Fill 271 Created with Sketch.
News

LAS Announces Settlement in Landmark Homeless Youth Lawsuit

The Legal Aid Society today announced a class action settlement in C.W. v. The City of New York – litigation which will expand access to essential, life-saving youth programs and services for runaway and homeless youth ages 16-20 in New York City, according to THE CITY. The settlement establishes citywide procedural changes regarding how city agencies manage homeless youth, improving the system for all young people ages 16-20 that will enter it going forward. The Legal Aid Society represented the plaintiff class along with Patterson Belknap Webb & Tyler LLP.

“After over six years of litigation, we are very pleased to have reached a settlement, which will establish system-changing relief to some of New York City’s most vulnerable youth,” said Beth Hofmeister, Staff Attorney in the Homeless Rights Project at The Legal Aid Society. “We could not have successfully brought this case without our eleven named plaintiffs who bravely came forward to better the lives of thousands of other runaway and homeless youth. This settlement will ensure that homeless youth in circumstances similar to those of our clients will not have to jump the same hurdles when simply seeking the vital shelter and supportive services they want and need.”

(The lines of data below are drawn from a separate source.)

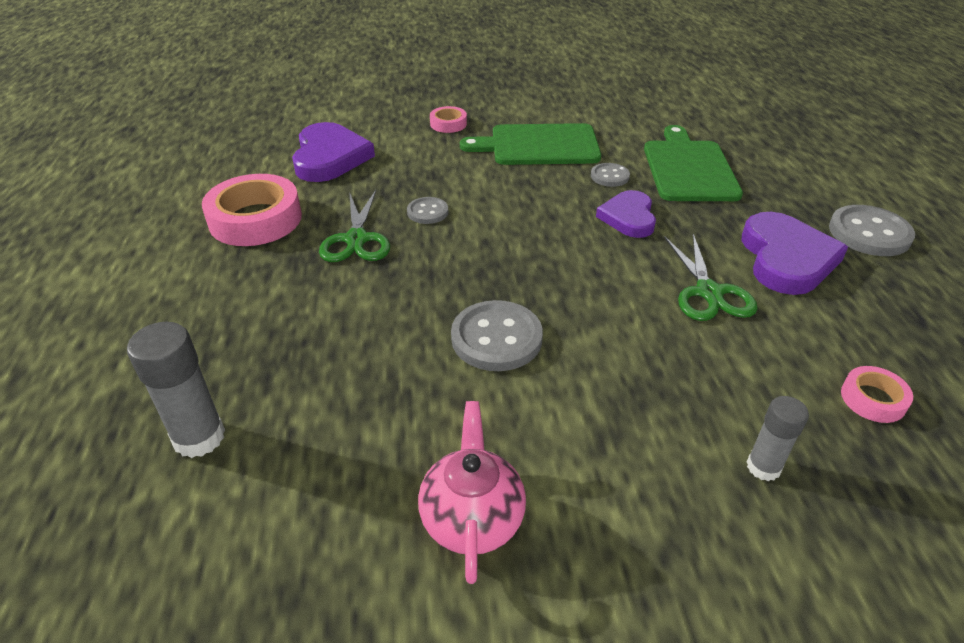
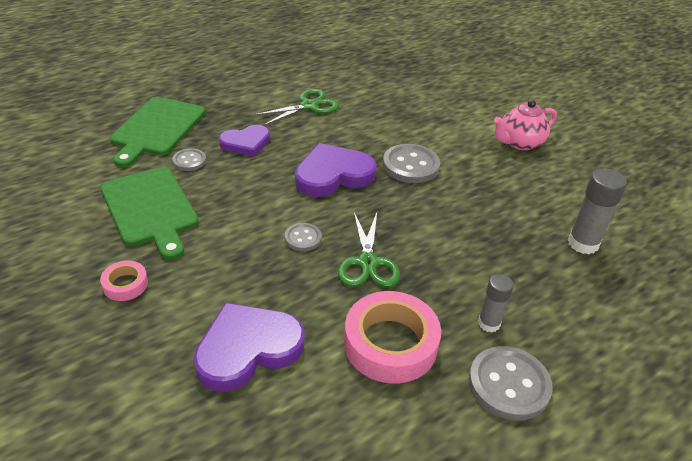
camera: 120 degrees left, 0 degrees up
(356, 239) = (368, 262): green scissors -> green scissors turned 120 degrees clockwise
(688, 168) = (157, 128): green cutting board -> green cutting board turned 45 degrees counterclockwise
(763, 467) = (418, 83): grey glue stick -> grey glue stick (489, 323)
(786, 258) = (255, 86): purple heart -> purple heart (333, 175)
(869, 233) = (209, 64): grey button -> grey button (508, 384)
(873, 399) = (354, 62): pink tape -> none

Under the settlement, the City is required to implement the following systemic changes:

• Provide residential program beds to all 16- and 17-year-olds who request them.
• Assess whether NYC needs more youth program beds for runaway and homeless youth ages 16 – 20 and come up with a plan to add beds if needed. The City must also continue to provide enough money to maintain the current number of youth shelter beds and services for runaway and homeless youth, so long as there is reasonable demand for those beds.
• Provide all young people who are staying in youth residential programs with access to mental health services if they need them.
• Ensure that staff at the Department of Homeless Services (DHS) are trained to tell young people about youth residential programs.
• Ensure there are publications and notices explaining how youth can access programs and services in NYC.
• Provide a process for young people to challenge decisions that they feel will discharge them from residential programs unfairly.